Conversely, good practice can make things better. More than half of hip fracture patients have a cognitive disorder and delirium is an ever-present risk; orthogeriatrics has transformed the way this is managed. Dementia-friendly emergency departments, frailty units, wards and whole hospitals are increasingly common, if not yet universal. Specialist medical-cognitive disorder units can make a real difference.

Over the years, research on the subject has accumulated, and policy responses have been developed. There are helpful statements from the National Institute for Health and Care Excellence (NICE), the Royal College of Nursing and the Dementia Action Alliance. We have increasingly realised that helping people with cognitive disorders requires special attention and special skills. We need to know about cognitive and mental illness, how to assess and how to treat, who can help us and how to prevent delirium and distress. The overwhelming consensus is that person-centred care provides the basis for doing this but adapting and applying this in acute care can be challenging.

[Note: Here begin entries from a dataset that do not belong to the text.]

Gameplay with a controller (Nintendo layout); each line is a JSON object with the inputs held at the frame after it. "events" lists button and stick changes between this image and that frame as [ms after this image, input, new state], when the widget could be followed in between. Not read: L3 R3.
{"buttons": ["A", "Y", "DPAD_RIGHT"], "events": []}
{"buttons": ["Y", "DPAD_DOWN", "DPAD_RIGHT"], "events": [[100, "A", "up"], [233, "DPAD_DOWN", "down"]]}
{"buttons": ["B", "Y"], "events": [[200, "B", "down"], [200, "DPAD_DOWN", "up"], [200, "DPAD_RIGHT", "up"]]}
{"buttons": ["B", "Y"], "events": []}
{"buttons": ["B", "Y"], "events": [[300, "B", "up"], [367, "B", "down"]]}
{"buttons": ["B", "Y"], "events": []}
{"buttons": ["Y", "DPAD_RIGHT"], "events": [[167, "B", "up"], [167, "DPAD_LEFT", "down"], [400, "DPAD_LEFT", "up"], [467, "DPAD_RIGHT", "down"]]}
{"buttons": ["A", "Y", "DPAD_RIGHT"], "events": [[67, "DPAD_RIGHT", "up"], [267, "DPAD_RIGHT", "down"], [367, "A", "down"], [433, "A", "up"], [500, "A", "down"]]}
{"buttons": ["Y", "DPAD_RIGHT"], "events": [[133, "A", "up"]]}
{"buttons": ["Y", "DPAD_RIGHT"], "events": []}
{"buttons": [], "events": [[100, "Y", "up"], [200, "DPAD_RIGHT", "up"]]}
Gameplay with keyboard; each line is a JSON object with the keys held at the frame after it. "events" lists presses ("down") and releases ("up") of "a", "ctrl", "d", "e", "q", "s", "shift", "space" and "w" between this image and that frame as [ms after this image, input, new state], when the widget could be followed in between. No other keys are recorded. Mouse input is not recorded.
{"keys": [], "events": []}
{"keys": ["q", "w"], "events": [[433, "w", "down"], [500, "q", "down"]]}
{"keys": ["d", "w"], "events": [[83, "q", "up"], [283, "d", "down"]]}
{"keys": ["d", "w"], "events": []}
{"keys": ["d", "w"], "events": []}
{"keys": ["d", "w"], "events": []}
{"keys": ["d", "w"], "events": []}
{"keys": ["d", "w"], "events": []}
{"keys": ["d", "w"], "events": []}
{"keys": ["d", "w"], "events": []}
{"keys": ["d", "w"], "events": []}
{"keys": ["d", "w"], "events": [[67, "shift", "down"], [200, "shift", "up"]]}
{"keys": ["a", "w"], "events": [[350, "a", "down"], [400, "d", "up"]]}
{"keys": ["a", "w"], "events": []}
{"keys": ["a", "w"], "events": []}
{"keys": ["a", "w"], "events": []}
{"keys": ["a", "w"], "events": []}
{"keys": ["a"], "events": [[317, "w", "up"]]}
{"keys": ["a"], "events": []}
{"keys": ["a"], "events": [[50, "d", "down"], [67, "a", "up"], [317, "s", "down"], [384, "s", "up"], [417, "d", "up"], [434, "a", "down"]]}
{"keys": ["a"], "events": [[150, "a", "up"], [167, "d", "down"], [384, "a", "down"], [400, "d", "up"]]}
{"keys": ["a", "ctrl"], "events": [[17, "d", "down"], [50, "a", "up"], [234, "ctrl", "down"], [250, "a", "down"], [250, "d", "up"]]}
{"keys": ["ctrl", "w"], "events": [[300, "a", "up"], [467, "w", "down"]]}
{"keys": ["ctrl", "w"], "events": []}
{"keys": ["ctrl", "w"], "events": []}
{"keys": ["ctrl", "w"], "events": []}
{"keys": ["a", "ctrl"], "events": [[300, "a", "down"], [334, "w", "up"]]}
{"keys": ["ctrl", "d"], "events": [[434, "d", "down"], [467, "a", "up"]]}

One problem is that person-centred care means different things to different people. In 2020, Ruth Gwernan-Jones and colleagues from the University of Exeter undertook a major review of factors that contributed to a good experience of care in hospital for people living with dementia. They concluded with a list of 12 evidence-based pointers for service change spelling out the acronym DEMENTIA CARE. Good care for people living with dementia is not the same as that for people who are cognitively intact, and our services will have to make a special and deliberate effort to make it the best it can be. We might observe, in passing, that the same features will also help other vulnerable patients, including those with intellectual disabilities and those who are dying.

Prompted by this report, the BGS Dementia and Related Disorders Special Interest Group has produced a position statement on person-centred acute hospital care for people with dementia. This covers leadership, training, working with mental health services, environment, processes, family engagement and governance. A key point is that in the acute hospital, it must be geriatricians who take the lead and ownership of this problem, working collaboratively with multidisciplinary colleagues. It is a hospital-wide problem, but, supported by our old age psychiatry colleagues, it is geriatricians who have the interest and expertise. We need the same attention to environment and processes that have successfully driven infection control initiatives in recent years.

The good news is that we have already made great strides. But there is certainly more to do. The specific components that are needed are becoming clearer. They are achievable but competing pressures and priorities will not give way easily. We urge colleagues to read the position statement and work out how the recommendations can best be implemented.